Nepal has been hit hard by the pandemic, seeing negligible economic growth of 0.2% in 2020 based on World Bank projections. Its economy is heavily reliant on tourism income, particularly from climbers who seek to take on eight of the world’s highest peaks, located in the country.

However, it continues to face a difficult balancing act of reopening its tourism sector while keeping Covid-19 under control. Despite the authorities implementing strict measures such as quarantine prior to ascent and socially distanced base camps, questions remain about whether the reopening is premature.
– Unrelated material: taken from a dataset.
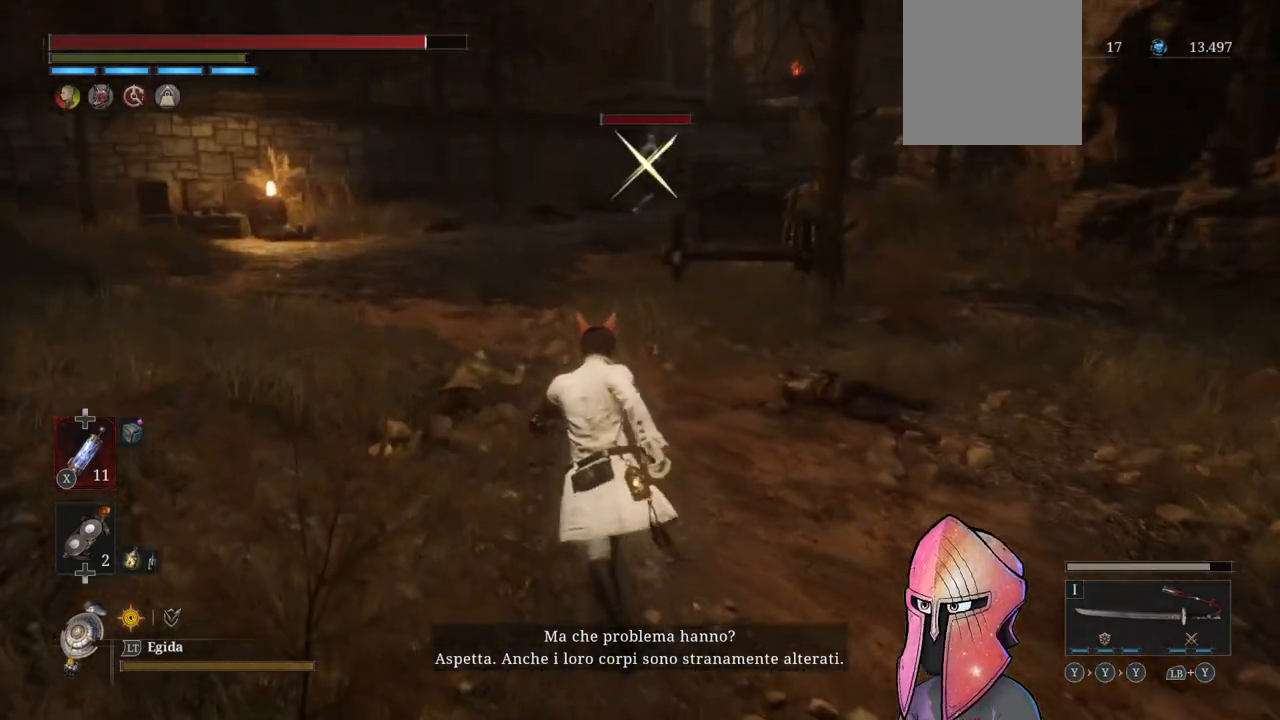
{"buttons": [], "left_stick": "up", "right_stick": "center", "events": [[33, "R3", "up"]]}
China, for instance, has opted to keep its side of Everest closed.

The world bank estimates Nepal’s economic growth will reach 0.6% for 2021 (with a high of 2% if vaccines become more readily available), assuming a gradual recovery. This is in contrast to an average rate of 7.3% for the three years prior to the pandemic. Regionally, south Asia is experiencing its worst ever recession with the biggest toll being taken on informal workers, which make up 50% of Nepal’s enterprises.

To mitigate these effects, in response to Covid-19, Nepal’s central bank — the Nepal Rastra Bank (NRB) — relaxed regulatory requirements for banking and financial institutions, reducing the target interest rate, and increasing the size of its refinancing facility.
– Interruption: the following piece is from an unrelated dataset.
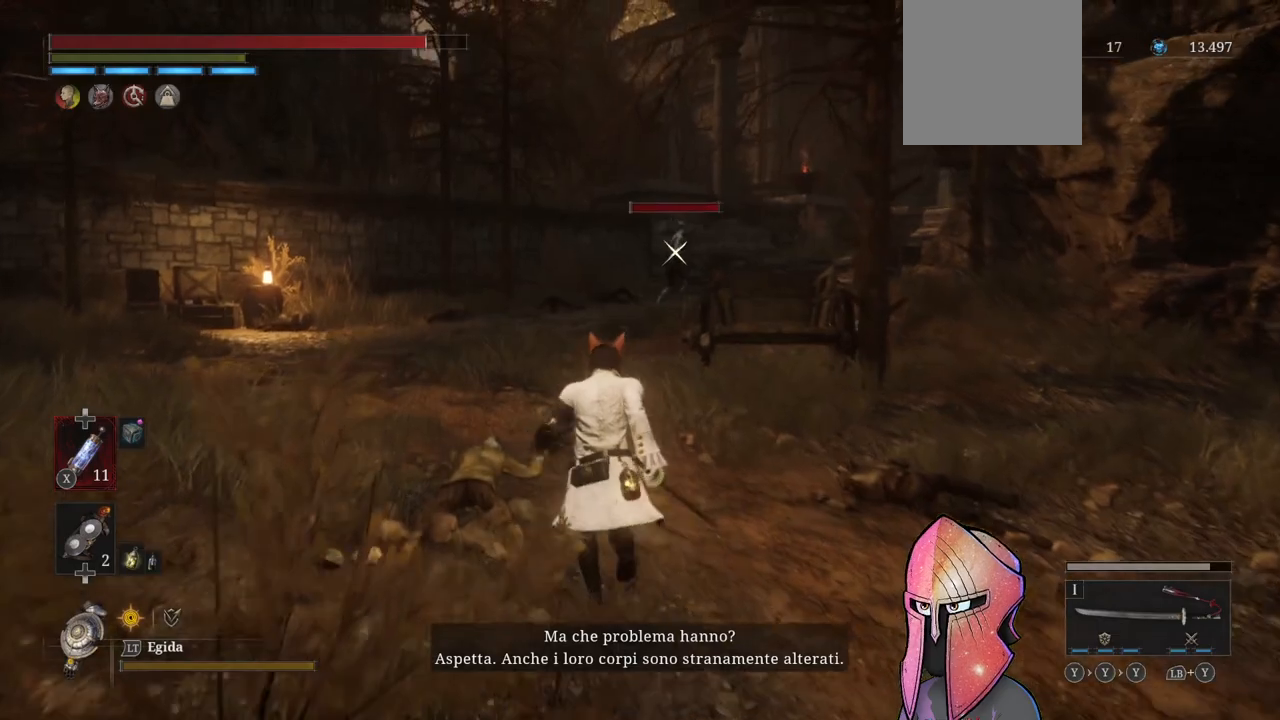
{"buttons": [], "left_stick": "up", "right_stick": "center", "events": []}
Despite the adversity, Nepal’s 27 commercial banks have remained within key regulatory targets, such as for non-performing loan (NPL) and capital adequacy ratios. The NPL ratio across the sector sits at 1.71% having had minimal fluctuations, despite fears there could be a sharp increase in NPLs.

Capital adequacy (a measure of banks’ available capital as a percentage of risk weighted assets) at the country’s banks generally remained high, at around 14%, throughout 2020, which helped the sector to withstand the economic shock. Although it is predicted to drop to around 11-12% in the coming months, this is still comfortably above the threshold of 8.5% set by the NRB.

However, deposit growth at the country’s banks exceeded credit growth for the first time in five years, representing a reduction in bank lending that could potentially dent profitability and growth.

In Nepal, banks must adhere to a maximum core capital plus deposit (CCD) ratio, which determines the upper limit that banks can lend out as a percentage of their deposits. The limit is currently set by the central bank at 85%, which means for every Rs100 collected as deposits, up to Rs85 can be extended as credit. However, in July of last year the average CCD ratio across Nepal's commercial banks fell to 69.6%, with Rastriya Banijya Bank having the lowest of 62.5%.

In July 2020, the central bank raised the CCD ratio threshold from 80% to 85% in a bid to boost bank credit activity. Banks do appear to be increasing their loans and investments again, despite newly introduced limits on service fees (commercial banks may now only take 0.75% while issuing loans). This should in turn feed back into the struggling tourism sector and broader economy.